A: Yes. A business owner may include the full amount of a qualified asset purchased by his or her company in the Section 179 computations, even if the business purchased the asset on December 31.
Note that the business itself may take the full amount of depreciation for the year under the depreciation scheme it chose in the year of purchase. Or it may attempt to match the depreciation stream with the life of the asset. For example, if a company purchased a fixed asset on October 1, it could take a full year's depreciation or, if it chose to do so, take only 25% of the allowable full year's depreciation expense. It had the asset only three months; therefore it used up only 1/4 of the first year depreciation.
Q: For a Subchapter S corporation, Partnerships, and LLCs is the owner payout rate affected by the Section 179 Deduction?

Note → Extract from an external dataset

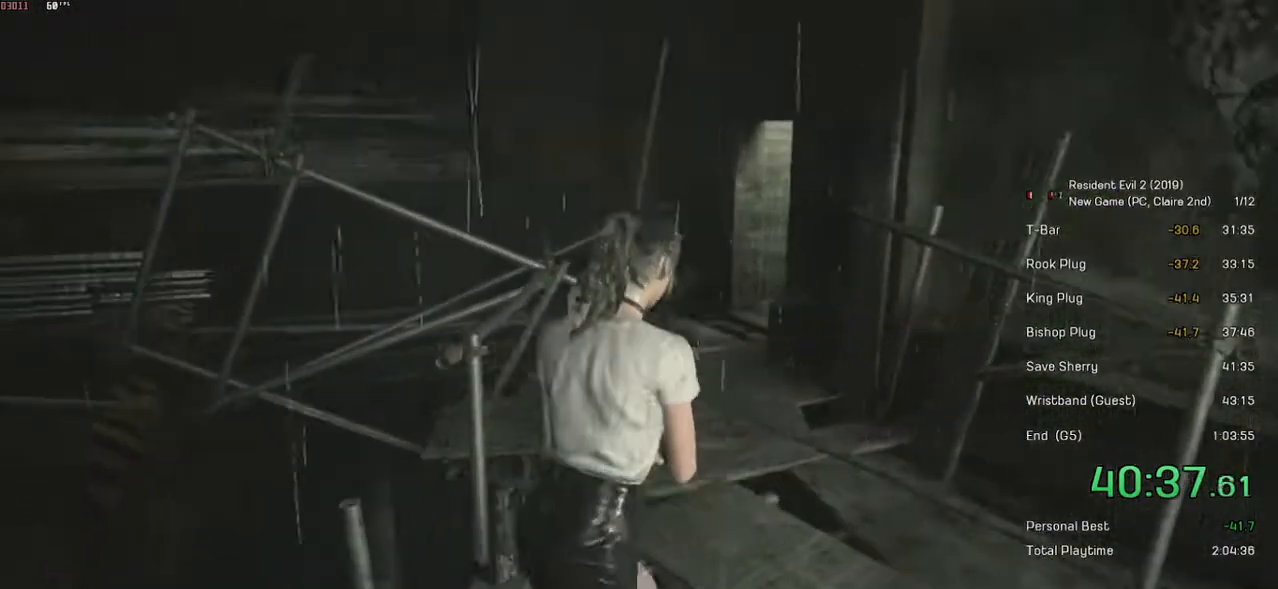
{"keys": ["shift", "w"], "mouse": [], "events": [[50, "r", "up"], [100, "r", "down"], [250, "r", "up"]]}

A: No. It is not impacted by the Section 179 Deduction since the sum of distributions and loans to owners are measured against accrual net income. Accrual net income for any business organization is not impacted by the Section 179 Deduction.
Q: How does the Section 179 Deduction impact operating cash flow?
A: It has no impact on operating cash flow since operating cash flow should be based on accrual financial statements which are not impacted by the Section 179 Deduction. Even with tax returns, it has no impact since, as a non-cash charge for Subchapter C corporations and Sole Proprietorships, it is removed in computing operating cash flow. Further, it does not appear on the tax return income statements – Schedules 112OS and Schedule 1065 – and therefore is not an issue in computing operating cash flow for Subchapter S corporations, partnerships, and LLCs.
Q: Some of my contractor customers have benefited greatly from the Section 179 Deduction. Did they sunset in 2018 or were they rolled over in 2019?
A: No. They don't sunset. Presumably the current levels and definitions of qualified assets are “permanent” according to Congress.